Nutrients such as carbohydrates, tryptophan, and B vitamins can help treat insomnia. Tryptophan appears to be perhaps the most important nutrient for the quality of our sleep, as it is converted in the body to serotonin, which is associated with relaxation of the nervous system and aids sleep. Foods that contain tryptophan, such as milk, but also foods that contain carbohydrates, which according to studies increase the levels of tryptophan in the blood, such as all starchy whole grain foods, help to deal with sleep disorders. Correspondingly, the vitamins of the B complex also participate in the relaxation of the nervous system, and indirectly help to improve the quality of sleep (prefer whole grain foods that contain a greater amount of B vitamins). Other foods that seem to contribute are green leafy vegetables, such as lettuce and spinach, but also herbs, such as dill or basil.

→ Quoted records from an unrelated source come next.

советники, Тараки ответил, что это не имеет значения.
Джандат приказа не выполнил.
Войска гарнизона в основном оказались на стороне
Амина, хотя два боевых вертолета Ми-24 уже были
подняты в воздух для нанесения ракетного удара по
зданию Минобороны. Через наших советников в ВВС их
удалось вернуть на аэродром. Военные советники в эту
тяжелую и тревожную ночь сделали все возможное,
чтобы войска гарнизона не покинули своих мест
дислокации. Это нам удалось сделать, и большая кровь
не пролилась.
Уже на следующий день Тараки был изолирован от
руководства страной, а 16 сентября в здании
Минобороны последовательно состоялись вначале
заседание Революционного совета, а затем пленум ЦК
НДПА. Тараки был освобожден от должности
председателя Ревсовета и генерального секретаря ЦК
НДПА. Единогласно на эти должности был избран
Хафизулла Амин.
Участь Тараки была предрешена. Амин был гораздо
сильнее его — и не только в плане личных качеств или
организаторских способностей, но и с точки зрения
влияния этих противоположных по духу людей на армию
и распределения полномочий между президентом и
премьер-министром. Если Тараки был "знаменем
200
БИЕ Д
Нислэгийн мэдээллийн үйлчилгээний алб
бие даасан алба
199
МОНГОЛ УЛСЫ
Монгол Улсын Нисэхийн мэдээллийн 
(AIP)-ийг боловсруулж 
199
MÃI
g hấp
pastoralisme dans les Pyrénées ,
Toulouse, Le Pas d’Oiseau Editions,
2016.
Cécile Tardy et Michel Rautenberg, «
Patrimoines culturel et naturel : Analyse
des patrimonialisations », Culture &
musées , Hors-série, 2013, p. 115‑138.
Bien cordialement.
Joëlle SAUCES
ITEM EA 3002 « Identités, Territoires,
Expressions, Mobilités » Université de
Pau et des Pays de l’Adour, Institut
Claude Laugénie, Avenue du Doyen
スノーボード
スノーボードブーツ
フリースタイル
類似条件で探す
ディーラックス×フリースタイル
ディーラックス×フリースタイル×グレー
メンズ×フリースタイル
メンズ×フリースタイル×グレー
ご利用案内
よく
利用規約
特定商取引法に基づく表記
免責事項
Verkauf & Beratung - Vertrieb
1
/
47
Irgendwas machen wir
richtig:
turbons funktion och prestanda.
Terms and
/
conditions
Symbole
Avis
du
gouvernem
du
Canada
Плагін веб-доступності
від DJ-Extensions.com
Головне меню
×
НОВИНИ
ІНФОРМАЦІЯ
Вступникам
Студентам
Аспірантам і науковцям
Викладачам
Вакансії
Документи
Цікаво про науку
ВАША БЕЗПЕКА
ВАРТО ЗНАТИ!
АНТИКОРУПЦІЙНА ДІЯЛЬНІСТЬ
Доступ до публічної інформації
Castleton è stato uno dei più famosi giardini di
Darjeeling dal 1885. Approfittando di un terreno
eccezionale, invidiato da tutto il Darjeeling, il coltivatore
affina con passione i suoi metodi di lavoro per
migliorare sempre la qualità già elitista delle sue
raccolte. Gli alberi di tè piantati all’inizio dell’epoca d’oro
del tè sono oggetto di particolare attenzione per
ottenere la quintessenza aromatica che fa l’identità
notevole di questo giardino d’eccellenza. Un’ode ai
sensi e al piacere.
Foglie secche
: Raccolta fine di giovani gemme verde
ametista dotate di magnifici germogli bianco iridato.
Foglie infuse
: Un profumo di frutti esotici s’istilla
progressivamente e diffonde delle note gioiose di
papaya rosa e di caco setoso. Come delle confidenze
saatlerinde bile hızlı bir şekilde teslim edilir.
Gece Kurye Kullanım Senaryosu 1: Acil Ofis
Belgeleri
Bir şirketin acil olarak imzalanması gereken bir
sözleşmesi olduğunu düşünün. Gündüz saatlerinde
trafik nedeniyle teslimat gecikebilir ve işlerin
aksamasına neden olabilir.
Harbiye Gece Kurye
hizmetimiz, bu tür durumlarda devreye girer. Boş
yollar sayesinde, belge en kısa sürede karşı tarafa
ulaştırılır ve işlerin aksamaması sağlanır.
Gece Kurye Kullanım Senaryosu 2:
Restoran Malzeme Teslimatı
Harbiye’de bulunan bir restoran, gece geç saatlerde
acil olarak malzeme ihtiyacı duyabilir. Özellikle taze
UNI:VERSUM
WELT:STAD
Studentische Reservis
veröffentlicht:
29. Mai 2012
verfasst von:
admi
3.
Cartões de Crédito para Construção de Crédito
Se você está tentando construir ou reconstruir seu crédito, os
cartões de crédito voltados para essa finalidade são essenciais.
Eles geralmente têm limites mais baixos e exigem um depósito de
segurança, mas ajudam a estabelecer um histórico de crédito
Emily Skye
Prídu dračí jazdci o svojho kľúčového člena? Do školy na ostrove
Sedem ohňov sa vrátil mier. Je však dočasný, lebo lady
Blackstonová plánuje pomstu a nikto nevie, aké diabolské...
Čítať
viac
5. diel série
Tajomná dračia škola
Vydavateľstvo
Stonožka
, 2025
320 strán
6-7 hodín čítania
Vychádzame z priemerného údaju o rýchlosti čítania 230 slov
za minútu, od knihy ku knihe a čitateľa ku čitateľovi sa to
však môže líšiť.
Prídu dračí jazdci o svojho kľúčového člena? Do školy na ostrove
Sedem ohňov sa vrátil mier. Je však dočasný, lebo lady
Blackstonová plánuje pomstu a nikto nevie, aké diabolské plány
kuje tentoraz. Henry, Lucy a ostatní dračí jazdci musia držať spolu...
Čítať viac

Tip 1: Do not eat large amounts at dinner, especially fatty foods.
Very large meals usually lead to stomach upsets associated with sleep disturbances and worsen insomnia symptoms.
Tip 2: Accordingly, you should not go to bed on an empty stomach, as it is more likely that you will “lose” your sleep. Hypoglycemia causes the secretion of hormones (in order to regulate blood glucose levels), which essentially stimulate the brain, making it difficult to fall asleep.